In the December 2021 edition of Counting Religion in Britain, we mourned the passing of Gordon Heald (1941–2021), one of the most influential opinion researchers of his generation.
He ran the Gallup Poll in Britain between 1979 and 1994 and Opinion Research Business (ORB) between 1994 and 2009.
One of his most significant projects at ORB was The Soul of Britain, commissioned by the BBC to underpin a nine-part television series of that name airing on BBC1 in June-July 2000.
Presented by Michael Buerk, this series examined the values, attitudes, and religious and spiritual beliefs that shaped Britain at the turn of the Millennium.

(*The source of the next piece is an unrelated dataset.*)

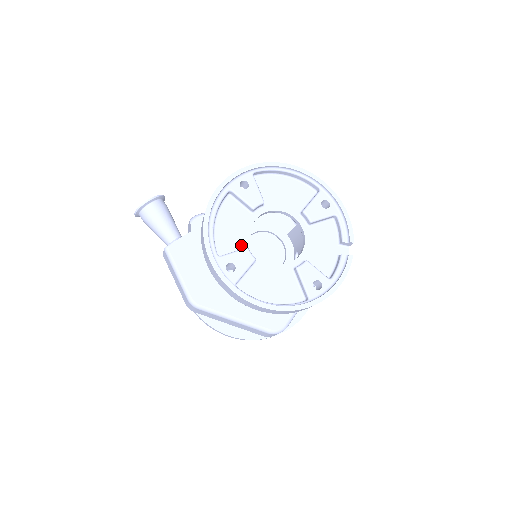
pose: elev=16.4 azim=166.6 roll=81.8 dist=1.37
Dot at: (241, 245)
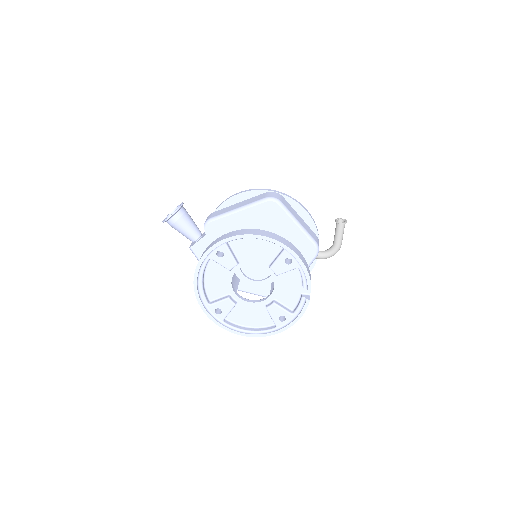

Fieldwork for the survey was conducted by telephone between 25 April and 7 May 2000 among a sample of 1,000 adults aged 16 and over.
Detailed computer tabulations of results from this study were never released into the public domain, and no dataset is known to exist in any data archive.

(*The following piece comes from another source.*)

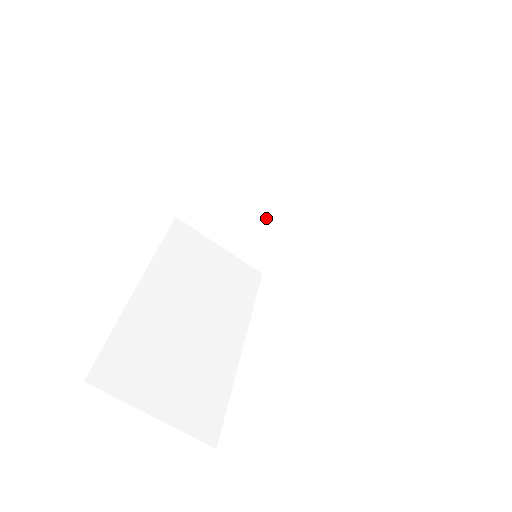
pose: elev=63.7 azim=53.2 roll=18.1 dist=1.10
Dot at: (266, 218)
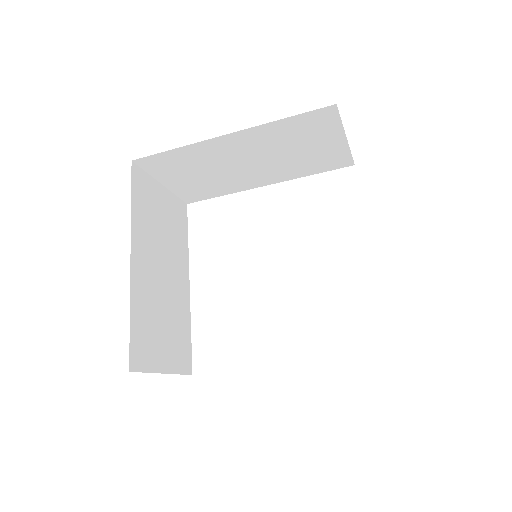
Dot at: (222, 177)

However, topline results were tabulated by Gordon, including comparisons with earlier (mostly Gallup) polls, which are here reproduced, as attachment A, by kind permission of Johnny Heald: Soul of Britain A Data
The BBC issued a press release about the principal findings from the study on 29 May 2000, as per attachment B: Soul of Britain B press release
Beforehand, the Sunday Telegraph had been given an exclusive preview, for its edition of 28 May 2000 (p. 3): Jonathan Petre and Ian Cobain, ‘Revealed: Britain still believes in God, a Devil, heaven, and hell’.

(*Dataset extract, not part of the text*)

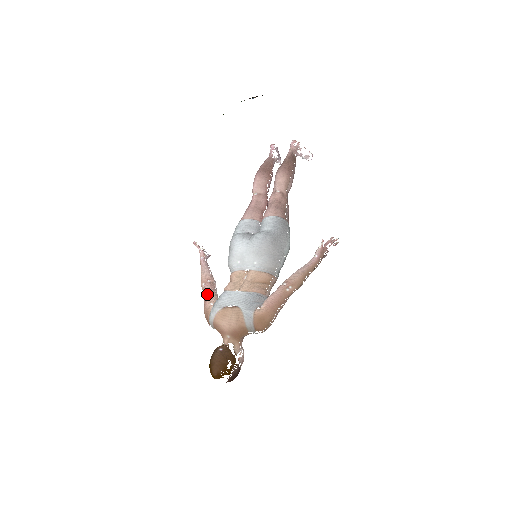
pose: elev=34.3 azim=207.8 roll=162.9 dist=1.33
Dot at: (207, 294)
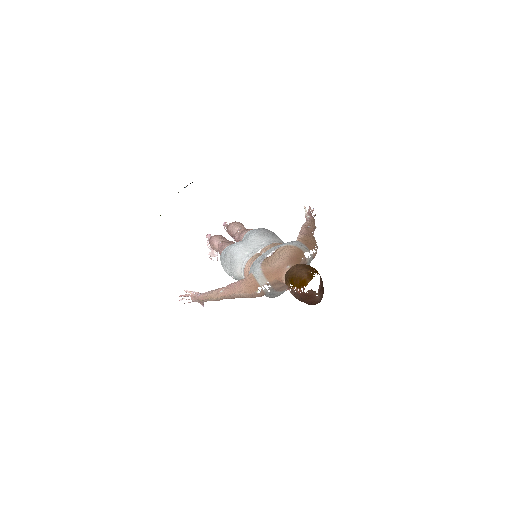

Gordon prepared his own special report, which was published in the Roman Catholic weekly The Tablet on 3 June 2000 (p. 770), reproduced as attachment C: Soul of Britain C Tablet
A feature based on the survey was later published in UK Christian Handbook, Religious Trends, No. 3, 2002/2003, ed. Peter Brierley (London: Christian Research, 2001), p. 5.15, reproduced as attachment D: Soul of Britain D Religious Trends
In an email to the present author on 6 June 2000, Gordon indicated that the plan was to publish a book on the project by the end of that year. Sadly, it never materialized.
Hopefully, this webpage will serve as a small memorial to a crucial snapshot of British religion and spirituality at the Millennium, one that otherwise could so easily be lost sight of.